Y la esposa de Su Ming, Lin Yanan, era la preciada hija de Li Guoqiang.

Desde estos puntos de vista, la posibilidad de que Su Ming se hiciera cargo del Grupo Wanhong en el futuro era muy alta.

A Biao pensó por un momento y preguntó: —Hermano Ming, ¿alguien vio esa furgoneta con los cinco asesinos?

—No, pero las cámaras de vigilancia deben haberlo grabado.
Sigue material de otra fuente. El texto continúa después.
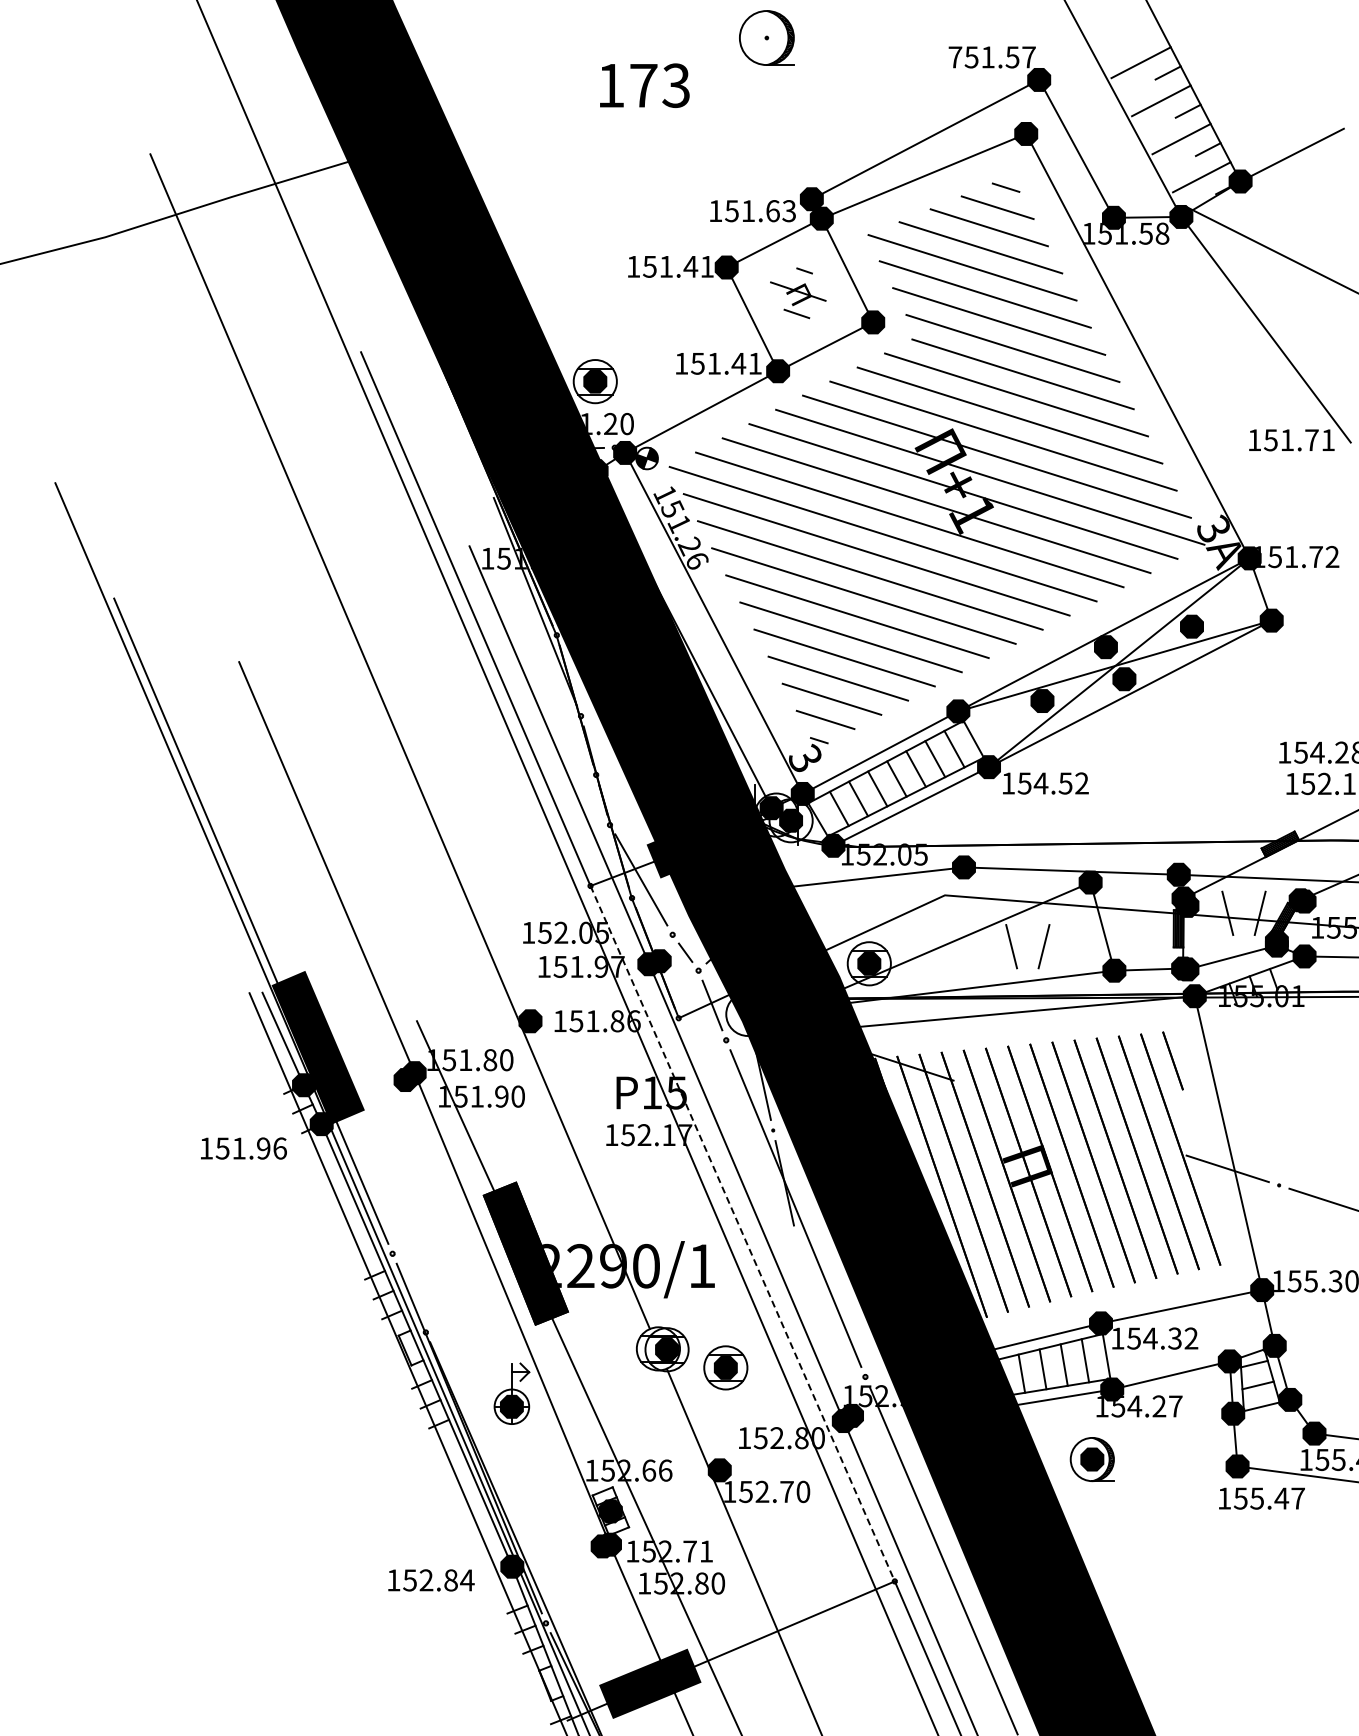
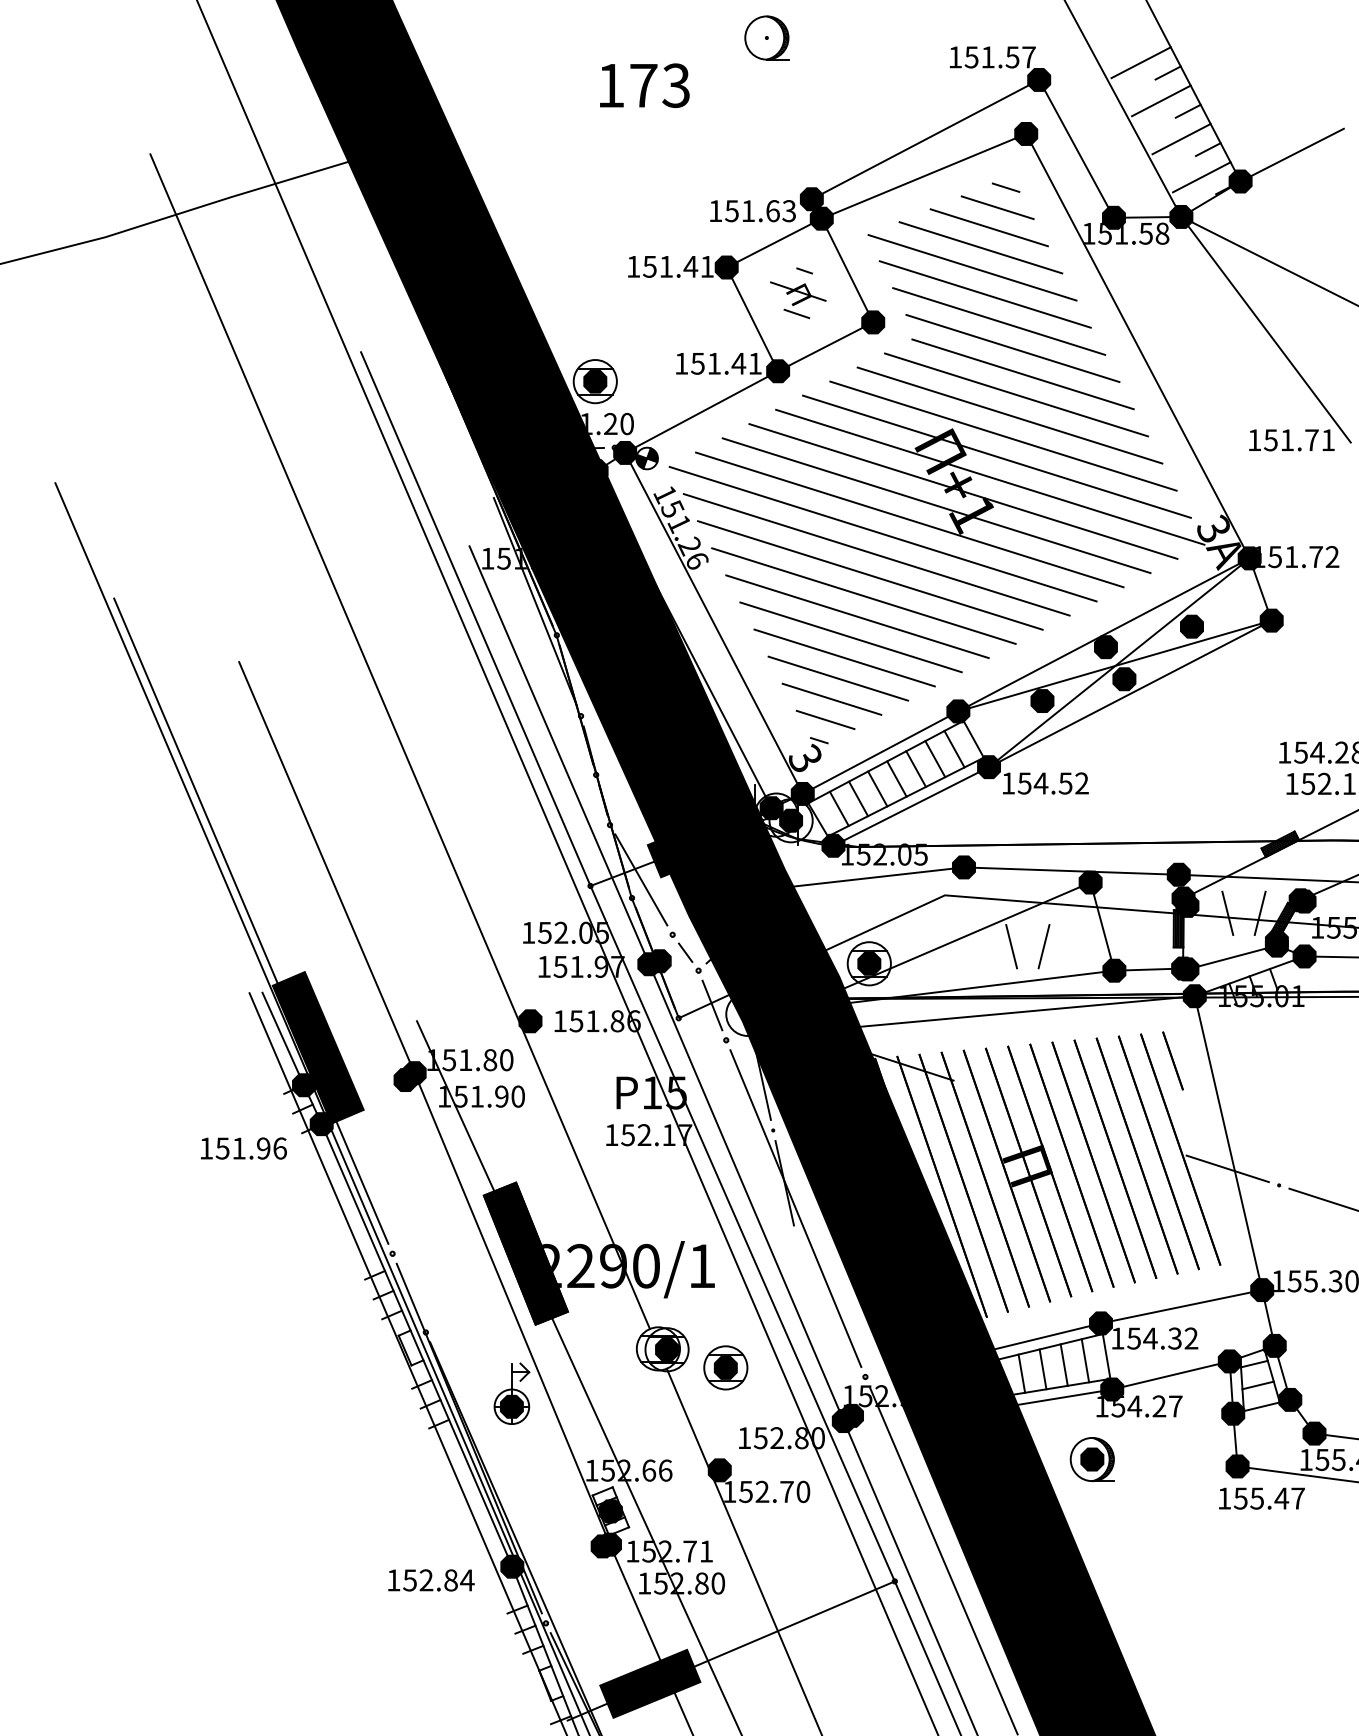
part at (766, 37) size: 56x56 px -> 46x46 px
text at (955, 57): 751.57 -> 151.57
line at (1270, 249) position: (1270, 249) -> (1268, 260)
line at (742, 1233): dashed -> solid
Sin embargo, llevaba un sombrero y una mascarilla mientras conducía, así que nadie podría decir que era yo quien estaba al volante —respondió Su Ming directamente.
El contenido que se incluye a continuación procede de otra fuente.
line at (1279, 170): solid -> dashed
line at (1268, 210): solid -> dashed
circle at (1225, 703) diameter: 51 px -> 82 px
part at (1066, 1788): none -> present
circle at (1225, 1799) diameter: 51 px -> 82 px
A Biao lo consideró y luego dijo: —¿Fuiste tú quien atropelló a Lao Qiweng?

—Sí, fui yo —admitió Su Ming.

—No, no fuiste tú, porque las grabaciones de vigilancia muestran que no eras tú quien conducía —dijo A Biao.

Al oír esto, Su Ming se dio cuenta de repente: —Cierto, no era yo quien conducía; era la furgoneta de los asesinos con Li Tianyi dentro.

A Biao pensó un momento y volvió a preguntar: —Hermano Ming, ¿fuiste tú quien mató a Li Tianyi y Wang Dachui?

—Sí, ellos secuestraron a la jefa e intentaron matarnos a los dos; solo los maté en defensa propia —explicó Su Ming directamente.

—Ya que fue en defensa propia, ¿por qué no lo denunciaste a la policía? —cuestionó A Biao.

—Siento que para la gente de abajo, denunciar a la policía o ir a los tribunales es inútil, porque esos departamentos sirven a la gente de arriba —expresó Su Ming sus pensamientos.

A Biao le recordó: —Hermano Ming, te equivocas; eres el yerno del jefe, el heredero del Grupo Wanhong. El grupo es un activo multimillonario. Una vez que te conviertas en el heredero, ya no serás una persona de abajo.

Su Ming sintió que sus palabras eran correctas y asintió.

Chen Hong lo consoló desde un lado: —No te preocupes, todo estará bien.

—Cierto, todo mejorará —asintió Su Ming con convicción.

Chen Hong dijo entonces: —Hace mucho que no vuelvo a mi ciudad natal. Quiero quedarme allí un tiempo.

Al oír esto, Su Ming supo que ella no quería ser una carga para él y, sintiéndose ligeramente conmovido, dijo: —Volver por un tiempo es bueno; solo consíguete un coche para el regreso.